Assigned task 1: In the forum post about whether fictional characters make their own decisions, which side did the writer take in the earlier argument over whether characters "exist"?
Assigned task 2: Carry on the forum post about whether fictional characters make their own decisions, starting after its final sentence.

Provided passage:
Quote from: John KimSo, strictly speaking, she didn't feel completely obligated to follow what Ged said he would do.  But she was strongly lead by it, at least.

I don't like the term "strictly speaking" because, strictly speaking, she's making romantic nonsense of the work that goes into writing. Ged does not exist. She does. When she says things like Ged lead her somewhere, she's fooling us and herself when she makes it seem like "Oh, no, dear reader! I've nothing to do with Ged's decisions!" Baloney. You are the sum and total of ALL of his decisions. Saying otherwise is merely making it seem more poetic, more artistic and meaninful. Strictly speaking, she's pretending she doesn't have powers and choices that she in fact does.

I think this touches somewhat on where you and Vincent had disconnect. It's much like the arguments a while back on whether characters "exist." Unsurprisingly, I came down on the side of "Of course they don't" because people seemed to be cherishing this notion of independent thought in characters and personas. I see that a nonsense and/or fun and romantic notions of the "spirit" of the character and such. In the end, everything is up to the person behind the curtain (or, as it is, at the tabletop).

Information supplied:
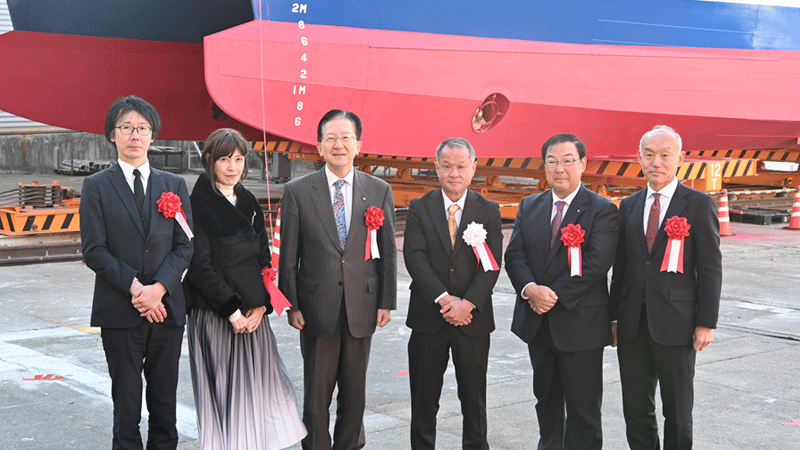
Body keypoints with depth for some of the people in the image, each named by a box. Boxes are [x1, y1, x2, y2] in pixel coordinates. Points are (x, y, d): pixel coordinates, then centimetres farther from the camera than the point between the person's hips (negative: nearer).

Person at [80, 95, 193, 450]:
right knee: (126, 403, 2)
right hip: (120, 312, -2)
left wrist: (158, 287, -11)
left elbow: (184, 246, 4)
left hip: (166, 308, 3)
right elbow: (94, 250, -5)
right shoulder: (96, 187, 2)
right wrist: (135, 287, -14)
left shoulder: (174, 185, 10)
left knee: (165, 402, 7)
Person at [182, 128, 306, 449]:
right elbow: (200, 266, -12)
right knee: (223, 393, -1)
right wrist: (232, 310, -15)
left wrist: (261, 306, -2)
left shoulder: (249, 202, 12)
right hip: (214, 316, -6)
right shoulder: (198, 204, -7)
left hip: (253, 315, 6)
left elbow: (264, 258, 11)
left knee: (258, 389, 7)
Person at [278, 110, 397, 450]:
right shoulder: (298, 192, -1)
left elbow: (387, 252, 6)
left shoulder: (380, 191, 3)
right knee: (316, 394, 7)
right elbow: (288, 256, 0)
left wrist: (386, 302, 2)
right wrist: (292, 304, -4)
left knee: (355, 392, 12)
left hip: (362, 308, 2)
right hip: (317, 308, -1)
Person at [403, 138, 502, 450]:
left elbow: (492, 264, -6)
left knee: (474, 397, 9)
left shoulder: (489, 211, 2)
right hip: (428, 317, 0)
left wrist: (467, 303, -18)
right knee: (424, 397, 8)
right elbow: (414, 258, -8)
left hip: (473, 318, 0)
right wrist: (444, 299, -18)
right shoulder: (419, 208, 1)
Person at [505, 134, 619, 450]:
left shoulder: (602, 211, -8)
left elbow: (595, 264, -17)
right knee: (545, 398, 18)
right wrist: (531, 289, -17)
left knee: (583, 407, 2)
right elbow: (514, 255, 1)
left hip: (580, 325, -5)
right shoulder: (529, 207, 9)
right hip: (537, 322, 5)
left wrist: (554, 295, -19)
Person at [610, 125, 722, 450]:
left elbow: (710, 268, -6)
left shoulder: (698, 204, -3)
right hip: (633, 324, 4)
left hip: (675, 324, -4)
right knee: (636, 410, 10)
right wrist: (614, 316, 9)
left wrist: (706, 323, -11)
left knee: (678, 411, 7)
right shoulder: (628, 206, 10)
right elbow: (620, 266, 12)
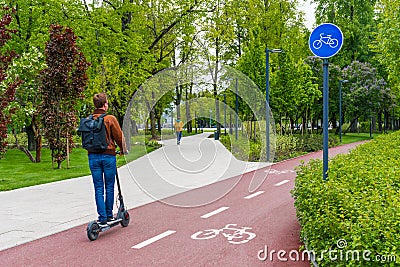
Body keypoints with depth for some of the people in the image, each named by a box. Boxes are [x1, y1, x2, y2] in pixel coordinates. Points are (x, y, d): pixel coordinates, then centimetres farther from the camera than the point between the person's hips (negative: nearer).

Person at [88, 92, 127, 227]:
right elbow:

Task output 1: The side of "Of course they don't."

Task output 2:
In other words, there is no there there, as Vincent said earlier. It's only the people fooling themselves into thinking they are some kind of Gepetto and the independent characters a real boy. (When they do, their noses grow.)
Matt Snyder
www.chimera.info

"The future ain't what it used to be."
--Yogi Berra

madelf

Matt,

Have you never sat down to write without a clear idea of where your story is going? And written anyway?

But rather than arbitrarily chose a path, you just write whatever occurs to you. You pick a character and you just go through the excercises of what that character is doing or thinking, and things you never expected begin to fall into place, and suddenly you've got a story developing right before your eyes?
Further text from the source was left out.